Matthew A. Clarke comments on Broken Latents: Studying SAEs and Feature Co-occurrence in Toy Models

Matthew A. Clarke 3 Jan 2025 10:17 UTC
1 point
0
I agree that comparing tied and untied SAE might be a good way to separate cases where the underlying features are inherently co-occurring. I have wondered if this might lead to a way to better understand the structure of how the model makes decisions, similar to the work of Adam Shai (https://arxiv.org/abs/2405.15943). It may be that cases where the tied SAE has to just not represent a feature, are a good way of detecting inherently hierarchical features (to work out if something is an apple you first decide if it is a fruit for example), if LLM learn to think that way.

I think what you say about clustering of activation densities makes sense, though in the case of Gemma I think the JumpReLU might need to be corrected for to ‘align’ them.

In terms of classifying ‘uncertainty’ vs ‘compositional’ cases of co-occurrence, I believe there is a in the graph structure of what features co-occured with one another, but have not yet nailed down how much structure implies function and vice-versa.

Compositionality seemed to correlate with a ‘hub and spoke’ type of structure (see here, top left panel: https://feature-cooccurrence.streamlit.app/?model=gemma-2-2b&sae_release=gemma-scope-2b-pt-res-canonical&sae_id=layer_12_width_16k_canonical&size=4&subgraph=4740 and https://feature-cooccurrence.streamlit.app/?model=gemma-2-2b&sae_release=gemma-scope-2b-pt-res-canonical&sae_id=layer_12_width_16k_canonical&size=4&subgraph=4740 .

We also found a cluster in layer 18 that mirrors the first example above in layer 12 of Gemma-2-2b.

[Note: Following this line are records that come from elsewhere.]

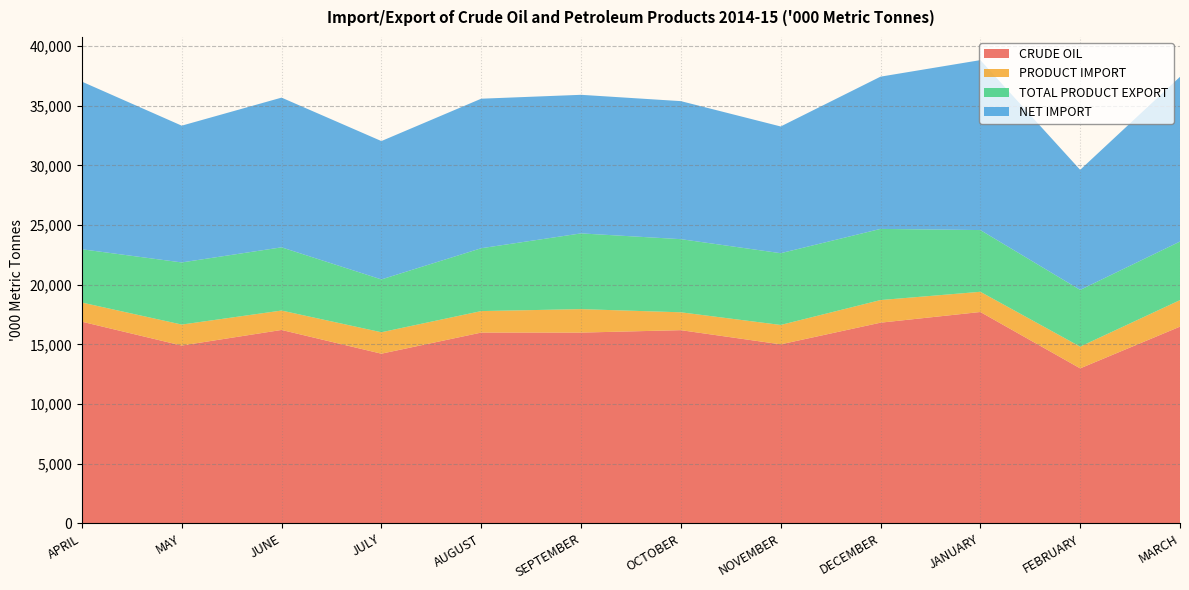

Reading left to right, list all the values displayed in this chart.

CRUDE OIL: 16902	14905	16211	14222	15990	15989	16193	15005	16820	17715	12993	16489
PRODUCT IMPORT: 1604	1757	1626	1796	1802	1966	1497	1624	1895	1693	1820	2220
TOTAL PRODUCT EXPORT: 4464	5205	5295	4426	5265	6345	6127	6012	5961	5171	4753	4908
NET IMPORT: 14043	11458	12542	11591	12527	11610	11563	10617	12755	14237	10060	13801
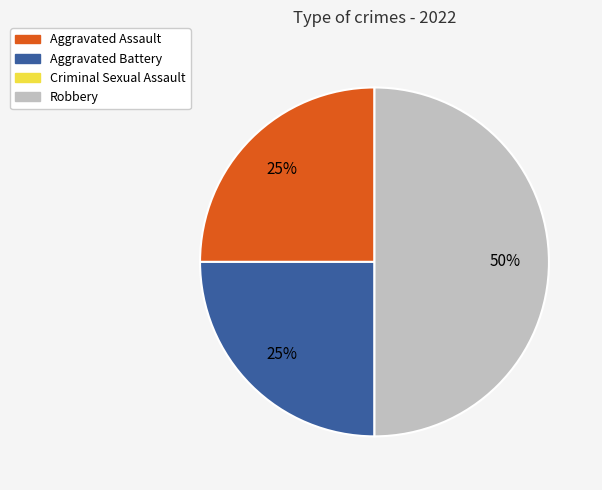

To the nearest percent, what is the average slice percentage?

33%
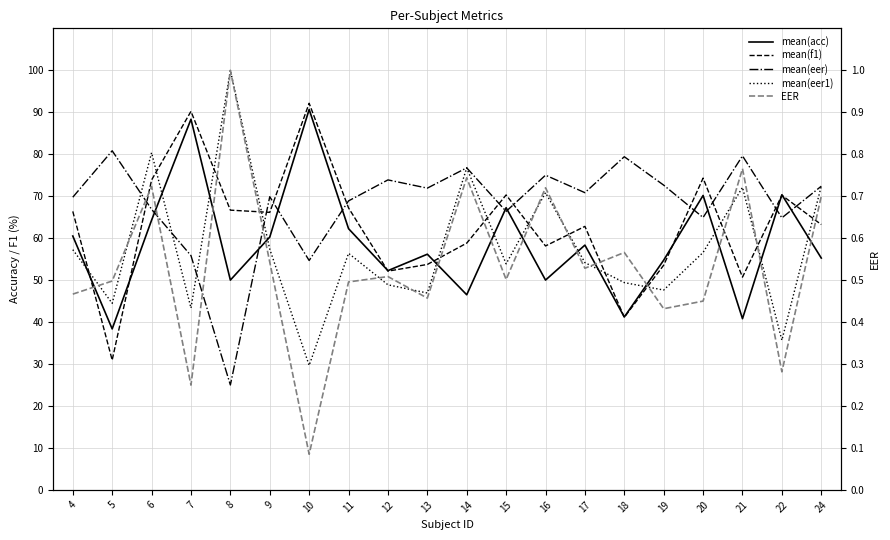

What is the difference between the highest and lowest values at 18?

40.7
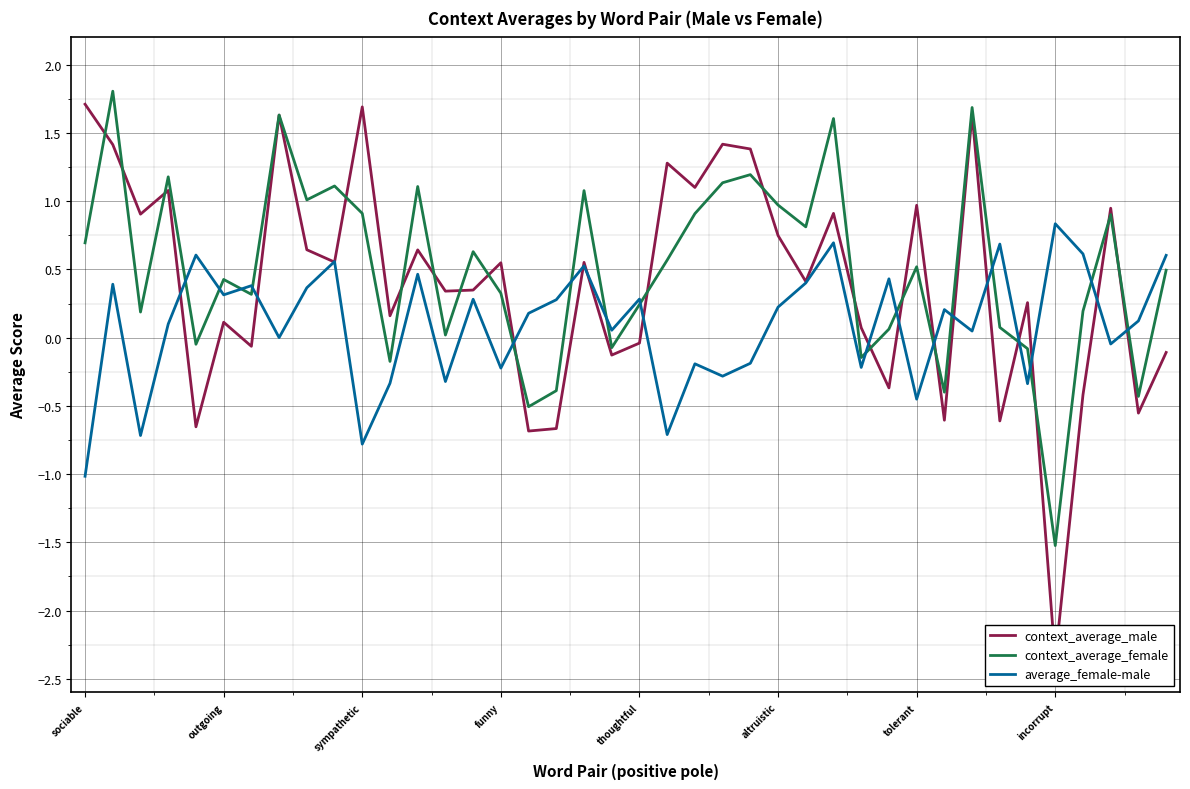

How many times do context_average_female and average_female-male cross each other?

17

It has worse compostional encoding, but also a slightly less hub-like structure: https://feature-cooccurrence.streamlit.app/?model=gemma-2-2b&sae_release=res-jb&sae_id=layer_18_width_16k_canonical&size=5&subgraph=201.

For ambiguity, we normally see a close to fully connected graph e.g. https://feature-cooccurrence.streamlit.app/?model=gemma-2-2b&sae_release=res-jb&sae_id=layer_18_width_16k_canonical&size=5&subgraph=201

This is clearly not perfect, as https://feature-cooccurrence.streamlit.app/?model=gpt2-small&subgraph=125&sae_release=res-jb-feature-splitting&sae_id=blocks_8_hook_resid_pre_24576&size=5&point_x=-31.171305&point_y=-6.12931 does not fit this pattern, looking like there is a compositional encoding of position of a token in the url, but the graph is not in the hub/spoke pattern.

Nevertheless, I think this points to a way that could likely quantify composition vs ambiguity.

Regarding non-linear / circular projections my intuition is that this goes hand in hand with compositionality, but I would not say this for certain.

But trying to nail down the relation between the co-occurrence graph structure and the type of co-occurrence is certainly something I would like to look into further.